Purity culture objectifies women and leads to violence
We need to have healthier theology about sex. I have written about a way forward here, but purity culture and guilt surrounding sexual expression and desire that plagues so many young men and women, leads to crippling guilt about our bodies, that leads us to hate them and one another.
Boys are taught that they see women as objects, and women are admonished to not be a “stumbling block” for boys. Not only does this lead to immense shame, it’s just a simplistic teaching. Avoidance or prohibition just are not adequate to explain the complexity of our sexuality. And if anything is clear it’s that the strictest pastors on fundamentalist purity culture, are usually hypocritical themselves. So it’s all a fraught teaching.
But the violent guilt that we feel in our bodies because of this toxic teaching damages us and others. It controls women and teaches men to do the same. It tries to hold captive the mind of boys from going to rather natural places. It dehumanizes all us, objectifies us, and is deeply sexist. And so for all of the talk about Long’s confession that a sex addiction led to these murders being a bad excuse, I believe that the bad theology, with which he was indoctrinated, in part led to his anger against these women.
Stop talking about the dangers of antiracism, and start being antiracist
Thirdly, it seems to me like of Evangelical churches, and even more progressive ones, have an irrational fear about the deconstruction antiracism will do to their churches. To be sure, to the extent that our churches are affected by racism and white supremacy, antiracism will feel like a violent deconstruction, but it is absolutely necessary. Not only do we have to extract racism from our churches, as we submit to the leadership of Christians of color, we need to actively preach and act against racism.

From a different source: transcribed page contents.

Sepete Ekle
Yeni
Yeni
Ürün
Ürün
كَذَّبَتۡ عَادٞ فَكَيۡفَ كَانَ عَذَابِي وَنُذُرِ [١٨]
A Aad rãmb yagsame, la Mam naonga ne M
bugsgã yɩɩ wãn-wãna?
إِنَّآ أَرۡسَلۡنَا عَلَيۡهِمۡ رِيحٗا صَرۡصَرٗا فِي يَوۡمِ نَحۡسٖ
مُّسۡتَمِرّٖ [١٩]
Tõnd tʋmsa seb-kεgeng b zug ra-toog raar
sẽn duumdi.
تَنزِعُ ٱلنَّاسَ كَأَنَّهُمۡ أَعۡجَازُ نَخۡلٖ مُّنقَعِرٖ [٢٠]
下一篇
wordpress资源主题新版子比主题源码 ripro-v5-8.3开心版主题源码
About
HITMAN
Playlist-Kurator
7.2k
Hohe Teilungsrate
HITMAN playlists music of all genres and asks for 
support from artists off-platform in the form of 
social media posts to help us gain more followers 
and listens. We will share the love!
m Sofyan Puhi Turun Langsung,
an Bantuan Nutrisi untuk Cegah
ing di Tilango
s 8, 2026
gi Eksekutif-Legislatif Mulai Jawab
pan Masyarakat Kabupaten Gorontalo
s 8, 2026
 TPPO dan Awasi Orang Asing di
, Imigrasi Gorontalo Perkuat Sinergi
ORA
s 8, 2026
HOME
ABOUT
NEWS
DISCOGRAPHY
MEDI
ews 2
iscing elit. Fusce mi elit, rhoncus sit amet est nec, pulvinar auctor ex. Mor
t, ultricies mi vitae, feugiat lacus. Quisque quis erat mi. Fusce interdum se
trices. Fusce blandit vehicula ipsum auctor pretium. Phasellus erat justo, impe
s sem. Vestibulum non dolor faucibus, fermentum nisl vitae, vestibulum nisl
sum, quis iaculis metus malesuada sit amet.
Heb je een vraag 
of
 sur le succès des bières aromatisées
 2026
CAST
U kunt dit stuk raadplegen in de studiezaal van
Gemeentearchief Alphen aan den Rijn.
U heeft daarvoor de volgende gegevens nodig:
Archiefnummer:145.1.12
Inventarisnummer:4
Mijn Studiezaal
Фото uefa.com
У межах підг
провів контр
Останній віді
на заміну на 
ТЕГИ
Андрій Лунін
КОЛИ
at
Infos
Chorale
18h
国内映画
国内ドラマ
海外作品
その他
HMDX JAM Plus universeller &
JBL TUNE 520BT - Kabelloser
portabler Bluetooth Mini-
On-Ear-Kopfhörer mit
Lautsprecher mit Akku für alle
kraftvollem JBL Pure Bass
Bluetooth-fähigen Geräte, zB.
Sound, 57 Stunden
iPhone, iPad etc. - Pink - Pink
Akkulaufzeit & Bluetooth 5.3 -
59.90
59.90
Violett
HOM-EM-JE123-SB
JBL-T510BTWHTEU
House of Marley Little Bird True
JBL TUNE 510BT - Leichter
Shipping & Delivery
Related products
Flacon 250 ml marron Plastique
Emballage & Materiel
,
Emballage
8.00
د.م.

We need to undo patterns of racism in our church and then speak and act prophetically about it. What I see more frequently is suspicion about antiracism, named as “critical race theory,” too often. These kinds of sentiments are rooted in racism. They are coded as suspicion of the “world,” but they result in racism against black and brown people. It is better to risk being the indignity of being associated with “worldly” antiracism, than it is to suffer the indignity of racist violence.
Here’s how Jemar Tisby in How To Be Antiracist puts it: “Let us remember that potency in the fight against racism rests not solely on innovation but also on action. Even if a suggestion feels familiar to you, now may be the time when you can put it into practice or when you can execute a strategy more effectively.”
Churches then should develop antiracist theology, but also learn the best practices from antiracist churches around them. We need to make our bodies authentically diverse, and if we can’t because of where we are located, develop ecumenical ties that foment that diversity.
Moreover, we need to act for racial justice in our whole world as well (and so that means churches are a part of changing how structural racism works in our society). Churches should be prophetically acting, instead of suspicious of this antiracist reckoning. I wish Christians would have started it, but it is here, and I believe from the Holy Spirit.
It’s not enough to simply say racism is wrong, it’s not enough to try to take it out of congregations, we need to disciple our people to be antiracist. We need to make antiracism a part of Christian discipleship.
Another way is possible
What Aaron Long did was preventable. We need to keep building churches that lead us to dignify everyone, regardless of race and gender. We need a better theology of sexuality and sin. We need to see that it’s not enough to simply say what he did was wrong, but we need to learn how we came to that place, and how move in another direction.